Doch warum geht es der Flugbranche immer schlechter? Wieso ist es kaum möglich, dass die Flugunternehmen Geld verdienen? Gibt es überhaupt eine Möglichkeit, wie neue Airlines Fuß fassen können oder bleibt die Branche in den Händen der Großkonzerne? Natürlich – Alitalia ist ein besonders schwieriger und mitunter auch schwerer Fall. Die Tradition-Airline ist wohl ein Beispiel, dass jedes Unternehmen, ganz egal, wie lange es schon existiert, umgebracht werden kann. Das Unternehmen, das im Jahr 1947 gegründet wurde, schreibt seit zwei Jahrzehnten rote Zahlen. Es ist daher keine Überraschung, dass nun das Aus der Fluggesellschaft immer realistischer wird.

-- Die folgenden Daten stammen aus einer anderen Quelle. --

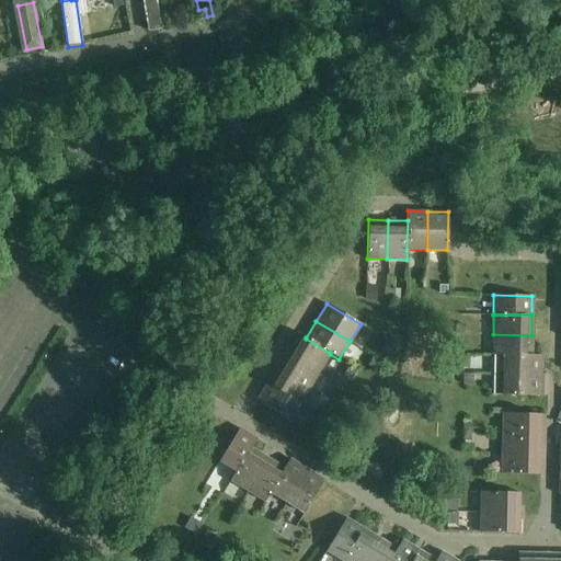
[(306,339),(306,338),(297,333),(287,350),(320,369),(330,354),(330,353),(306,339)]
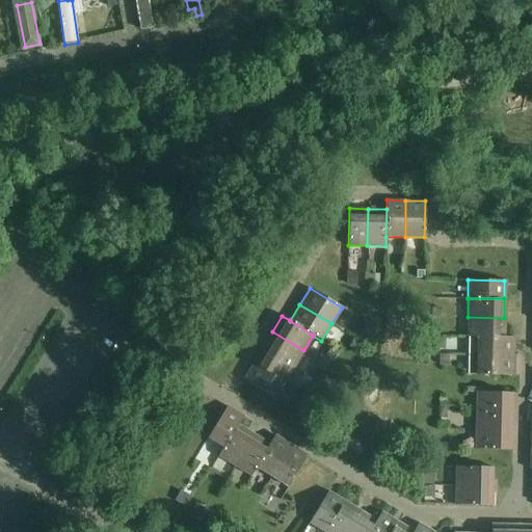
[(503,337),(503,336),(504,318),(468,317),(467,336),(477,337),(477,336),(503,337)]
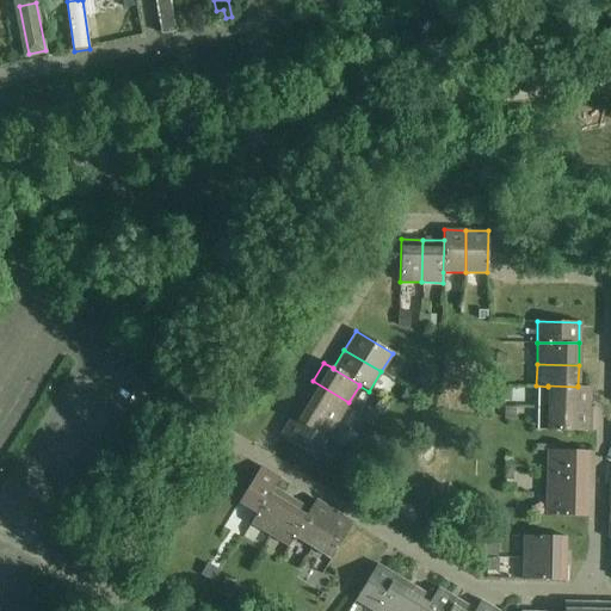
[(337,421),(349,402),(313,381),(301,400),(337,421)]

Wenn 20 Jahre lang nicht reagiert wird, dann ist es am Ende auch keine große Überraschung, wenn irgendwann einmal die finanziellen Mittel ausgehen. Alitalia kämpft auch nicht erst seit gestern mit irgendwelchen Rettungsplänen – der jetzige Rettungsplan, der von den Mitarbeitern jedoch abgelehnt wurde, ist der dritte Sanierungsplan seit dem Jahr 2008. Natürlich stimmten die Mitarbeiter nicht zu – sie sollten auf rund 8 Prozent des Gehalts verzichte. Im Sanierungsplan fanden sich auch Pläne, weitere 980 Stellen zu kürzen. Hätten die Mitarbeiter dem Sanierungsplan zugestimmt, so hätte die Airline einen Zuschuss von 2 Milliarden Euro bekommen. Doch nun haben die Aktionäre ihr Angebot zurückgezogen – es wird also keine Finanzspritze geben. Die Mitarbeiter lehnten den Plan aber auch deshalb ab, weil sie auf eine Verstaatlichung hoffen. Doch diese Option wird, zumindest nach heutigem Stand, nicht in Betracht gezogen.

Wie geht es weiter?

Die nächsten Wochen und Monate werden definitiv spannend werden. Einerseits stellt sich die Frage, ob Etihad tatsächlich die Schulden von der Fluggesellschaft Air Berlin übernimmt, sodass die Lufthansa der Übernahme zustimmt, andererseits wird noch zu klären sein, ob die italienische Regierung die Alitalia sterben lässt und auch dann keine Verstaatlichung durchführt, wenn sich definitiv kein Käufer findet. Natürlich sind die beiden Airlines auch mahnende Beispiele und mitunter nur ein Tropfen auf dem heißen Stein – die Flugbranche kämpft seit Jahren mit Schwierigkeiten, sodass es wohl keine Überraschung wäre, wenn in den nächsten Jahren weitere Airlines vor dem endgültigen Aus stehen. Bis dahin blickt die Welt aber auf Air Berlin und Alitalia.

veröffentlicht von Jörn

Jörn Brien ist Chefredakteur und Betreiber von Die Wirtschaftsnews – deinem Ratgeber für Aktien und Kryptowährungen. Der Journalist arbeitet(e) für verschiedene namhafte Publikationen in Deutschland und Österreich, darunter Golem, Kurier, t3n, e-media, Futurezone und pressetext. Darüber hinaus betreibt er den Online-Buchshop Meine Buchhandlung Wien und mehrere Facebook-Gruppen sowie Blogs.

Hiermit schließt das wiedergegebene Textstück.